16473041_1306721189422362_7664026446168526673_nArticolo di Rosaria Gasparro

Leggendo l’appello dei seicento, ho pensato al “limite”. Fin dove ci si può spingere, fin dove si può sopportare, cosa non si deve superare. È evidente che per i cattedratici i limiti riguardano il declino della nostra lingua ad opera degli studenti e degli insegnanti che li hanno formati, con particolare colpa del primo ciclo dell’istruzione. I magnifici non vedono quanto quei limiti riguardino anche loro. Wittgenstein scriveva in merito che “i limiti del mio linguaggio sono i limiti del mio mondo”.

Nella mancanza di analisi e di dati, nella sequela sconcertante di luoghi comuni, nel pressapochismo conoscitivo dei documenti citati e delle realtà che si colpevolizzano, nella mancata ricerca delle cause e delle soluzioni che non siano il controllo gerarchico, scrivono da soli i loro limiti.

I limiti di un mondo che non s’interroga sulle proprie responsabilità, che non ha mosso un dito per impedire le politiche di distruzione della scuola pubblica, che non ha protestato per la riduzione in ogni ordine di scuola delle ore d’insegnamento della lingua italiana, che non si pone domande sulle nuove povertà, sui cambiamenti sociali, sulla domanda di inclusione dei soggetti deboli, sull’arretramento culturale e di civiltà che coinvolge tutti, che porta tre italiani su cinque a non leggere nemmeno un libro in un anno, a collocarci ai primi posti nel mondo per analfabetismo funzionale.

I seicento si tirano sdegnosamente indietro, non si sentono coinvolti nel processo di formazione, solo di denuncia. Ma da dove escono gli insegnanti? Chi è che li laurea? Quanta pratica scrittoria si fa in ogni ordine e grado? Pensano veramente che la didattica della lingua sia riducibile a quanto richiedono di verificare: “dettato ortografico, riassunto, comprensione del testo, conoscenza del lessico, analisi grammaticale e scrittura corsiva a mano”? Quanta pratica scrittoria si fa in ogni ordine e grado? Quanta scrittura di sé e del mondo? Quanto si scrive all’università se non per la tesi? Eppure sanno fin troppo bene che lo sviluppo delle competenze linguistiche riguarda tutti quanti, ogni ordine di scuola, università inclusa, che è un apprendimento permanente, una delle otto competenze chiave europee per la cittadinanza.
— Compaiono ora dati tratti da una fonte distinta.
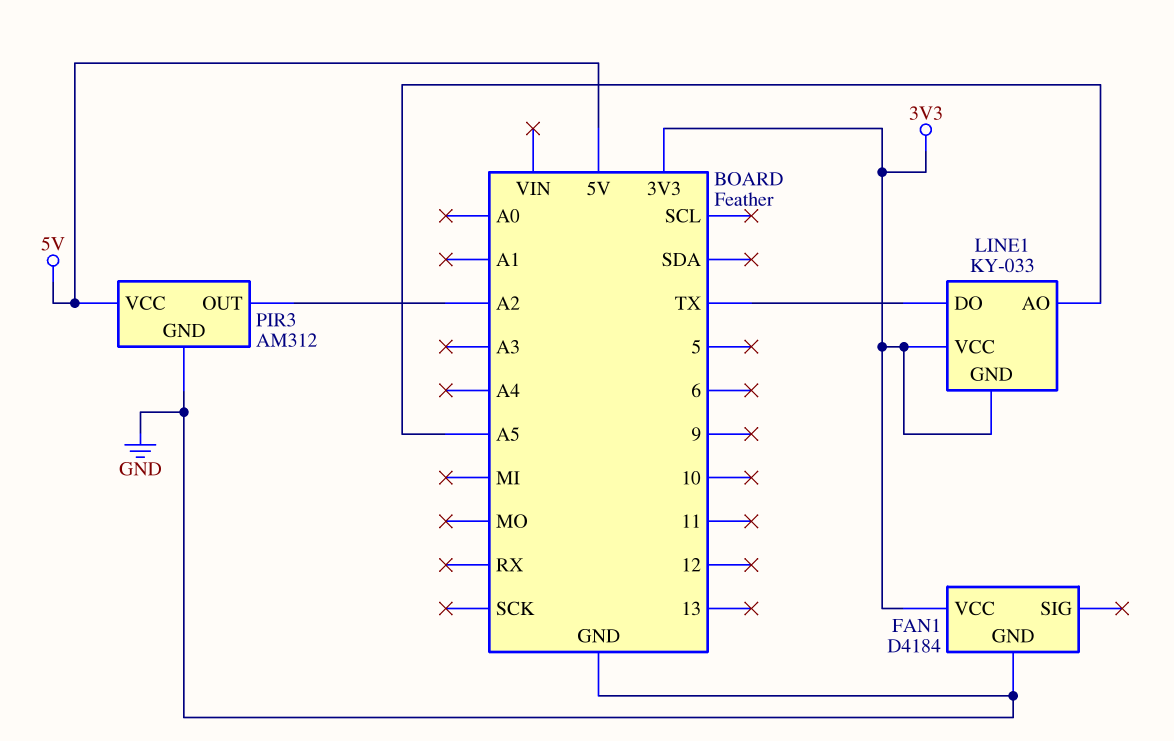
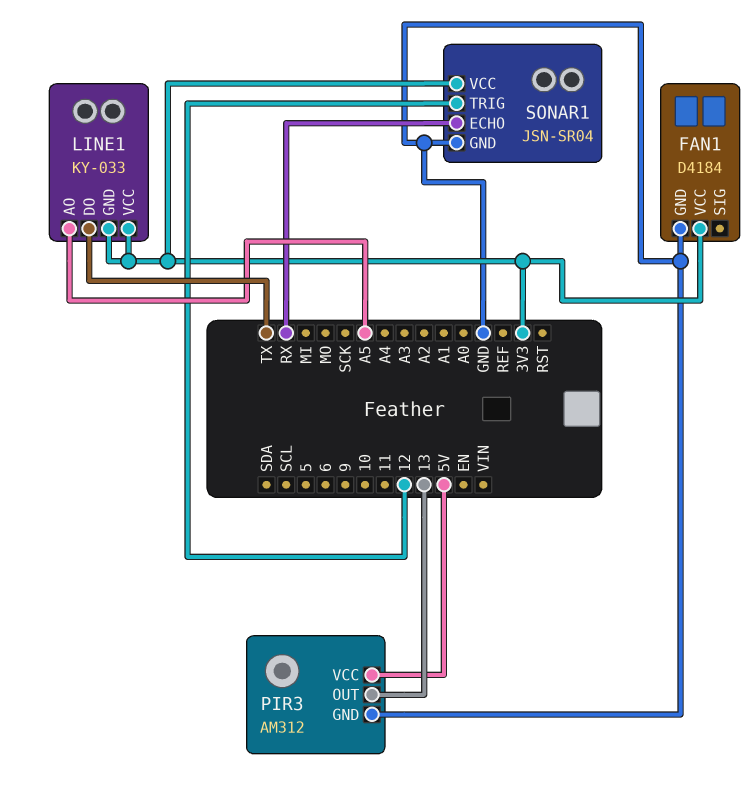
PIR3 pin OUT: A2 -> 13
SONAR1: none -> JSN-SR04
SONAR1 pin ECHO: none -> RX
SONAR1 pin GND: none -> GND
SONAR1 pin TRIG: none -> 12
SONAR1 pin VCC: none -> 3V3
Imparare ad imparare è un’altra competenza chiave. Avviene a tutte le età. Può avvenire anche nelle aule universitarie la conquista ortografica dell’apostrofo e dell’accento. Non ci si sporca le mani a spiegarglielo e non si perde il prestigio. Sono gli effetti del passaggio dalla scuola elitaria, classista, a quella per tutti. Noi della scuola bassa conosciamo bene il fenomeno e lo amiamo, qui arrivano tutti, e tutti si prendono per mano non solo per il corsivo. Perché per molti, quelli che non arriveranno mai nelle vostre aule, già venire a scuola è eroico. Perché gli errori per molti bambini dalla vita difficile, quelli che abbiamo ingabbiato in definizioni che acquietano le coscienze, non sono quelli ortografici. Quei bambini che probabilmente non raggiungeranno i traguardi, che la vostra richiesta di scuola seria e responsabile, quella del merito, farà fuori. Ci vuole tanta scienza per fare questo.

“Il linguaggio è un labirinto di strade. Vieni da una parte e ti sai orientare; giungi allo stesso punto da un’altra parte, e non ti raccapezzi più” diceva sempre Wittgenstein. Proviamo a raccapezzarci insieme, la lingua è un divenire. E a volte può perdere la purezza accademica della Crusca, ma non l’anima.